* Directive:
Locate the lines of the listing below that hold "Connect", then copy each of them.

Dataset records Block Start

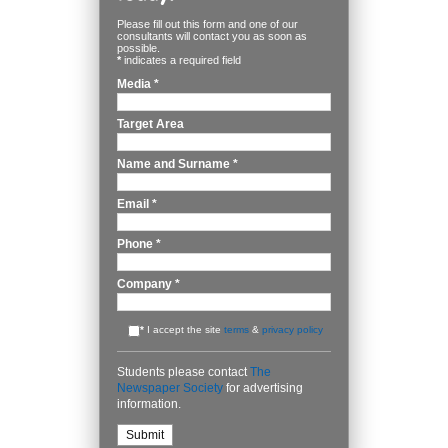
Please fill out this form and one of our
consultants will contact you as soon as
possible.
*
indicates a required field
Media
*
Target Area
Name and Surname
*
Email
*
Phone
*
Company
*
*
I accept the site
terms
&
privacy policy
Students please contact
The
Newspaper Society
for advertising
information.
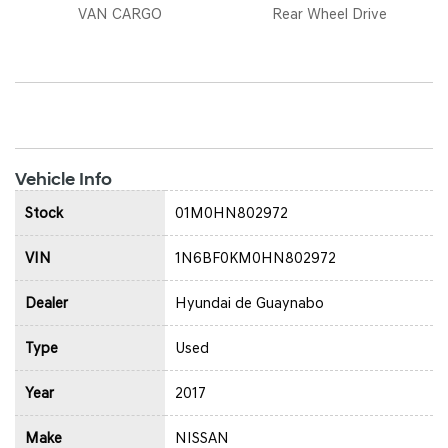
VAN CARGO
Rear Wheel Drive
Vehicle Info
Stock
01M0HN802972
VIN
1N6BF0KM0HN802972
Dealer
Hyundai de Guaynabo
Type
Used
Year
2017
Make
NISSAN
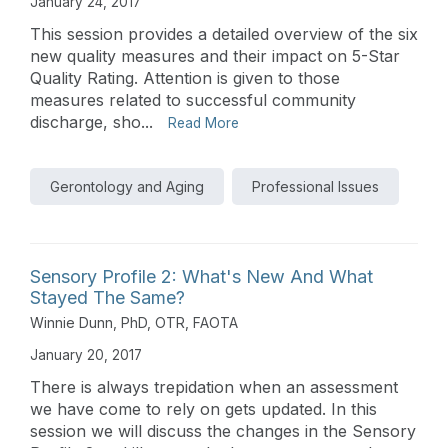
January 24, 2017
This session provides a detailed overview of the six
new quality measures and their impact on 5-Star
Quality Rating. Attention is given to those
measures related to successful community
discharge, sho...
Read More
Gerontology and Aging
Professional Issues
Sensory Profile 2: What's New And What
Stayed The Same?
Winnie Dunn, PhD, OTR, FAOTA
January 20, 2017
There is always trepidation when an assessment
we have come to rely on gets updated. In this
session we will discuss the changes in the Sensory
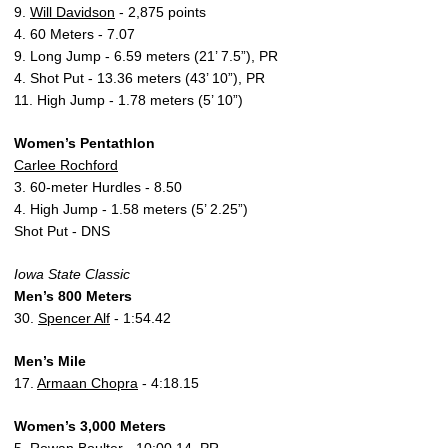
9.
Will Davidson
- 2,875 points
4. 60 Meters - 7.07
9. Long Jump - 6.59 meters (21’ 7.5”), PR
4. Shot Put - 13.36 meters (43’ 10”), PR
11. High Jump - 1.78 meters (5’ 10”)
Women’s Pentathlon
Carlee Rochford
3. 60-meter Hurdles - 8.50
4. High Jump - 1.58 meters (5’ 2.25”)
Shot Put - DNS
Iowa State Classic
Men’s 800 Meters
30.
Spencer Alf
- 1:54.42
Men’s Mile
17.
Armaan Chopra
- 4:18.15
Women’s 3,000 Meters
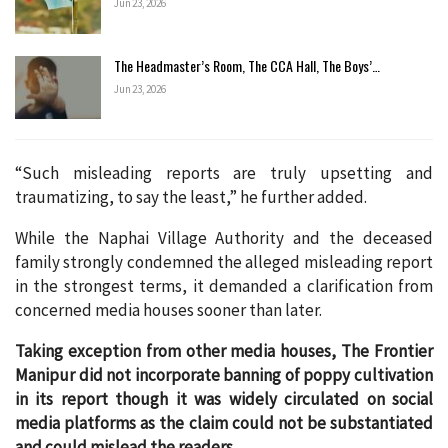
Jun 23, 2026
The Headmaster’s Room, The CCA Hall, The Boys’…
Jun 23, 2026
“Such misleading reports are truly upsetting and
traumatizing, to say the least,” he further added.
While the Naphai Village Authority and the deceased
family strongly condemned the alleged misleading report
in the strongest terms, it demanded a clarification from
concerned media houses sooner than later.
Taking exception from other media houses, The Frontier
Manipur did not incorporate banning of poppy cultivation
in its report though it was widely circulated on social
media platforms as the claim could not be substantiated
and could mislead the readers.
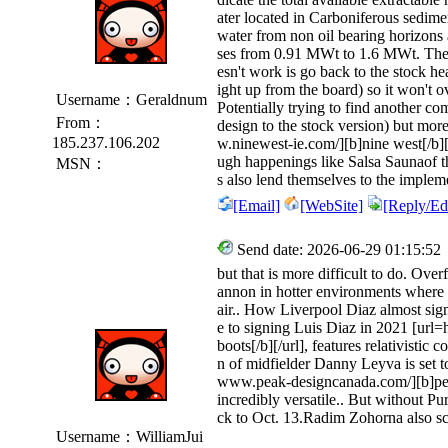
ater located in Carboniferous sedime
water from non oil bearing horizons a
ses from 0.91 MWt to 1.6 MWt. The on
esn't work is go back to the stock hea
ight up from the board) so it won't o
Username：Geraldnum
Potentially trying to find another com
From：
design to the stock version) but more
185.237.106.202
w.ninewest-ie.com/][b]nine west[/b][
ugh happenings like Salsa Saunaof th
MSN：
s also lend themselves to the implem
[Email]
[WebSite]
[Reply/Edi
Send date: 2026-06-29 01:15:52
but that is more difficult to do. Over
annon in hotter environments where m
air.. How Liverpool Diaz almost sig
e to signing Luis Diaz in 2021 [url
boots[/b][/url], features relativistic 
n of midfielder Danny Leyva is set to 
www.peak-designcanada.com/][b]pea
incredibly versatile.. But without 
ck to Oct. 13.Radim Zohorna also sc
Username：WilliamJui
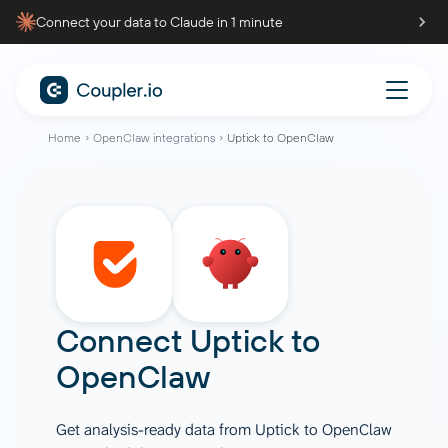
Connect your data to Claude in 1 minute
Home
OpenClaw integrations
Uptick to OpenClaw
Connect
Uptick
to
OpenClaw
Get analysis-ready data from Uptick to OpenClaw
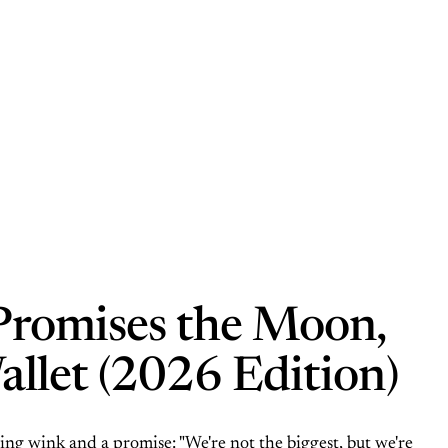
Promises the Moon,
allet (2026 Edition)
ng wink and a promise: "We're not the biggest, but we're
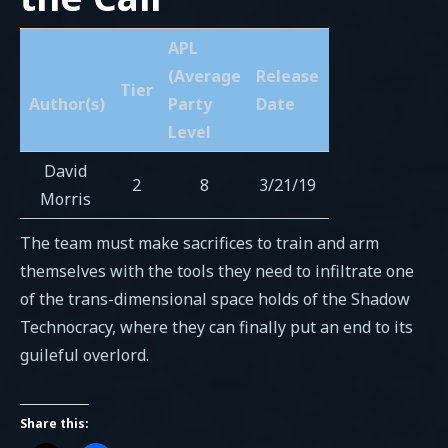
APL
(Average
Release
Tier
Author(s)
Party
Date
Level
David
2
8
3/21/19
Morris
The team must make sacrifices to train and arm
themselves with the tools they need to infiltrate one
of the trans-dimensional space holds of the Shadow
Technocracy, where they can finally put an end to its
guileful overlord.
Share this:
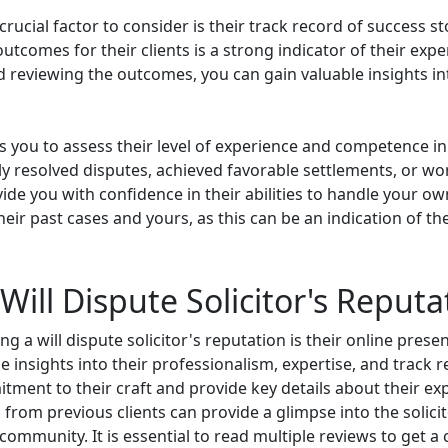
rucial factor to consider is their track record of success stor
tcomes for their clients is a strong indicator of their exper
d reviewing the outcomes, you can gain valuable insights into
ws you to assess their level of experience and competence in
y resolved disputes, achieved favorable settlements, or won
vide you with confidence in their abilities to handle your own
ir past cases and yours, as this can be an indication of thei
Will Dispute Solicitor's Reputa
a will dispute solicitor's reputation is their online presence
e insights into their professionalism, expertise, and track 
ment to their craft and provide key details about their exp
from previous clients can provide a glimpse into the solicitor
l community. It is essential to read multiple reviews to get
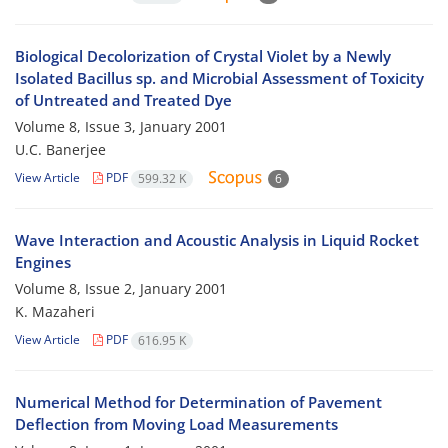
Biological Decolorization of Crystal Violet by a Newly
Isolated Bacillus sp. and Microbial Assessment of Toxicity
of Untreated and Treated Dye
Volume 8, Issue 3, January 2001
U.C. Banerjee
View Article
PDF
599.32 K
6
Wave Interaction and Acoustic Analysis in Liquid Rocket
Engines
Volume 8, Issue 2, January 2001
K. Mazaheri
View Article
PDF
616.95 K
Numerical Method for Determination of Pavement
Deflection from Moving Load Measurements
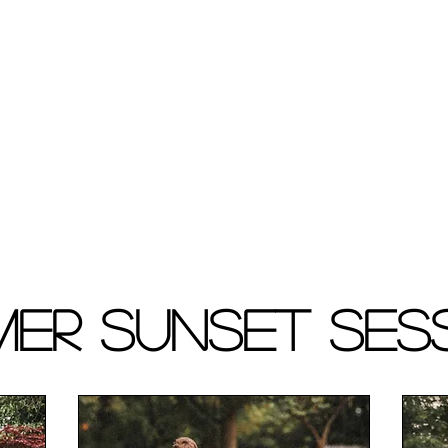
er Sunset Ses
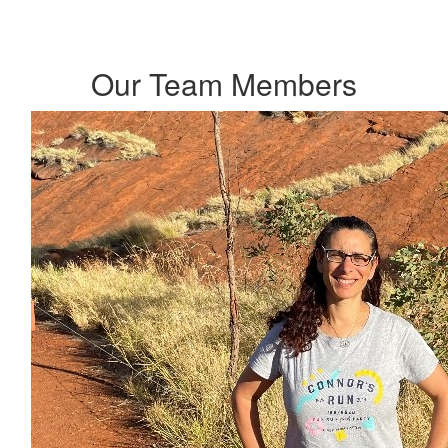
Our Team Members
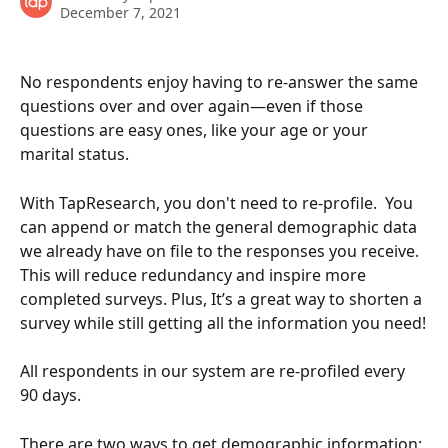
December 7, 2021
No respondents enjoy having to re-answer the same 
questions over and over again—even if those 
questions are easy ones, like your age or your 
marital status. 
With TapResearch, you don't need to re-profile.  You 
can append or match the general demographic data 
we already have on file to the responses you receive. 
This will reduce redundancy and inspire more 
completed surveys. Plus, It’s a great way to shorten a 
survey while still getting all the information you need!
All respondents in our system are re-profiled every 
90 days. 
There are two ways to get demographic information: 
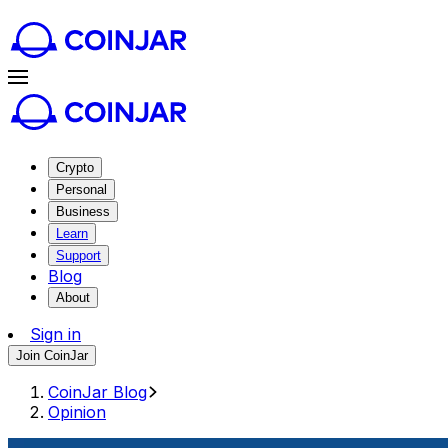
Crypto
Personal
Business
Learn
Support
Blog
About
Sign in
Join CoinJar
CoinJar Blog
Opinion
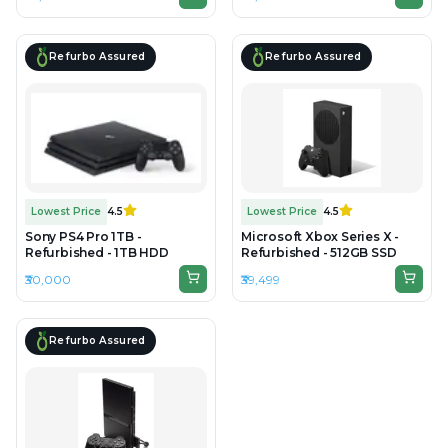
Refurbo Assured
Refurbo Assured
Lowest Price
4.5
Lowest Price
4.5
Sony PS4 Pro 1TB -
Microsoft Xbox Series X -
Refurbished - 1TB HDD
Refurbished - 512GB SSD
₹30,000
₹39,499
Refurbo Assured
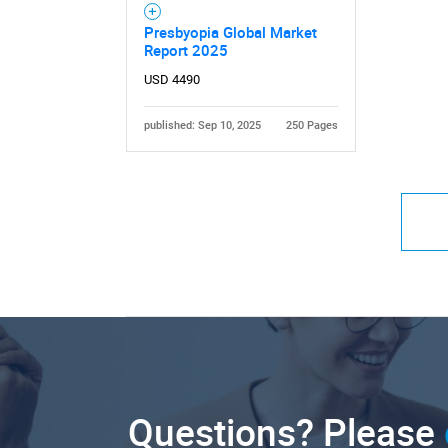
Presbyopia Global Market
Report 2025
USD 4490
published: Sep 10, 2025
250 Pages
Questions? Please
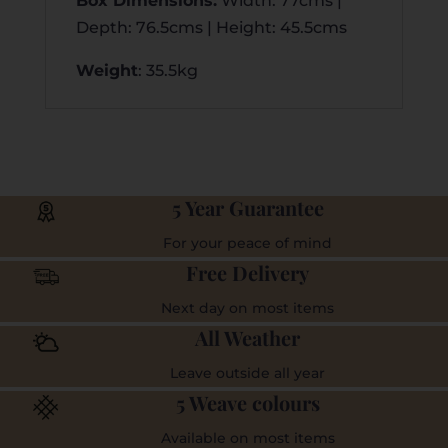
Box Dimensions
:
Width: 77cms |
Depth: 76.5cms | Height: 45.5cms
Weight
: 35.5kg
5 Year Guarantee
For your peace of mind
Free Delivery
Next day on most items
All Weather
Leave outside all year
5 Weave colours
Available on most items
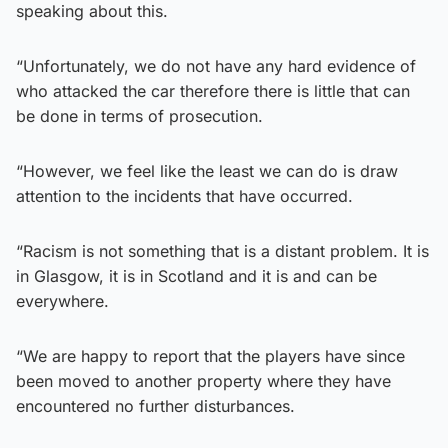
speaking about this.
“Unfortunately, we do not have any hard evidence of
who attacked the car therefore there is little that can
be done in terms of prosecution.
“However, we feel like the least we can do is draw
attention to the incidents that have occurred.
“Racism is not something that is a distant problem. It is
in Glasgow, it is in Scotland and it is and can be
everywhere.
“We are happy to report that the players have since
been moved to another property where they have
encountered no further disturbances.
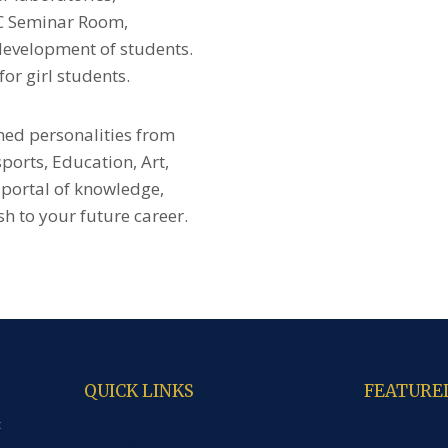
AC Seminar Room,
development of students.
or girl students.
ned personalities from
 sports, Education, Art,
 portal of knowledge,
h to your future career.
QUICK LINKS
FEATURE
About Us
B.A
c
Administration
M.A. History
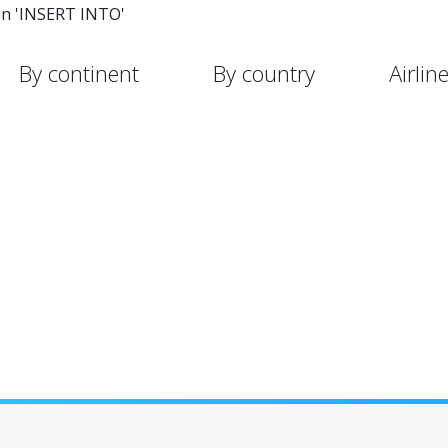
in 'INSERT INTO'
By continent
By country
Airlin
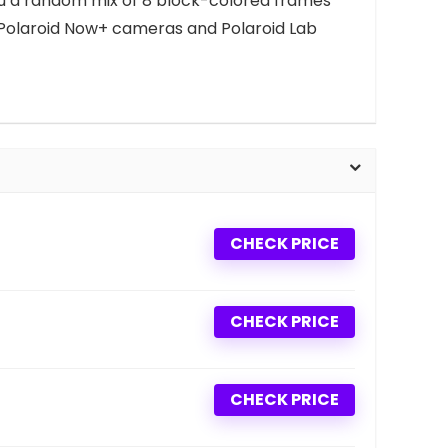
es you a random mix of 8 block-colored frames
 Polaroid Now+ cameras and Polaroid Lab
CHECK PRICE
CHECK PRICE
CHECK PRICE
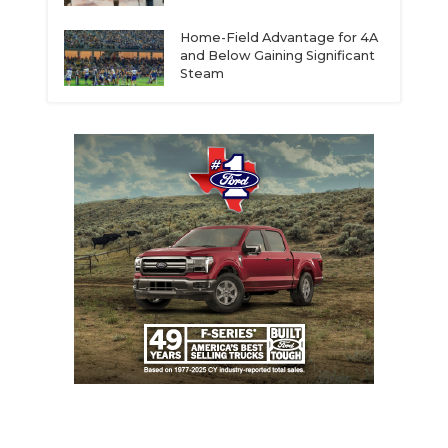
Home-Field Advantage for 4A
and Below Gaining Significant
Steam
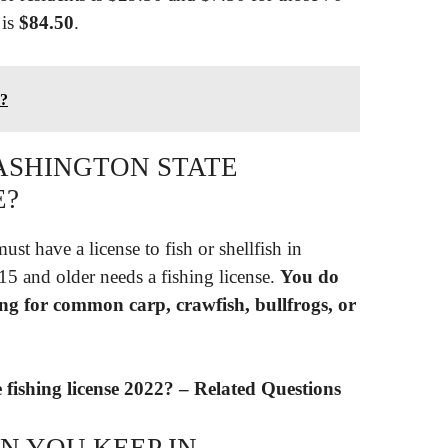
 is
$84.50
.
d?
WASHINGTON STATE
E?
st have a license to fish or shellfish in
5 and older needs a fishing license.
You do
hing for common carp, crawfish, bullfrogs, or
fishing license 2022? – Related Questions
N YOU KEEP IN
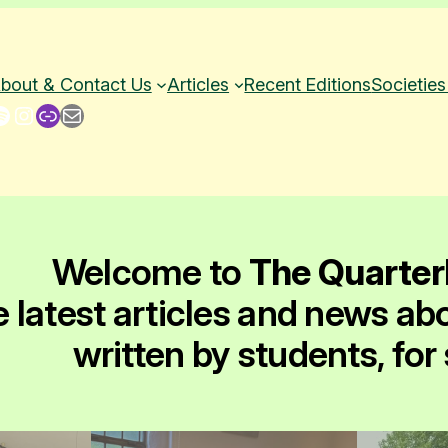
bout & Contact Us
Articles
Recent Editions
Societies
Instagram
Link
Mail
Welcome to
The Quarter
e latest articles and news ab
written by students, for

Dataset records Block End

* Reply:
Connect your data to Claude in 1 minute
Connect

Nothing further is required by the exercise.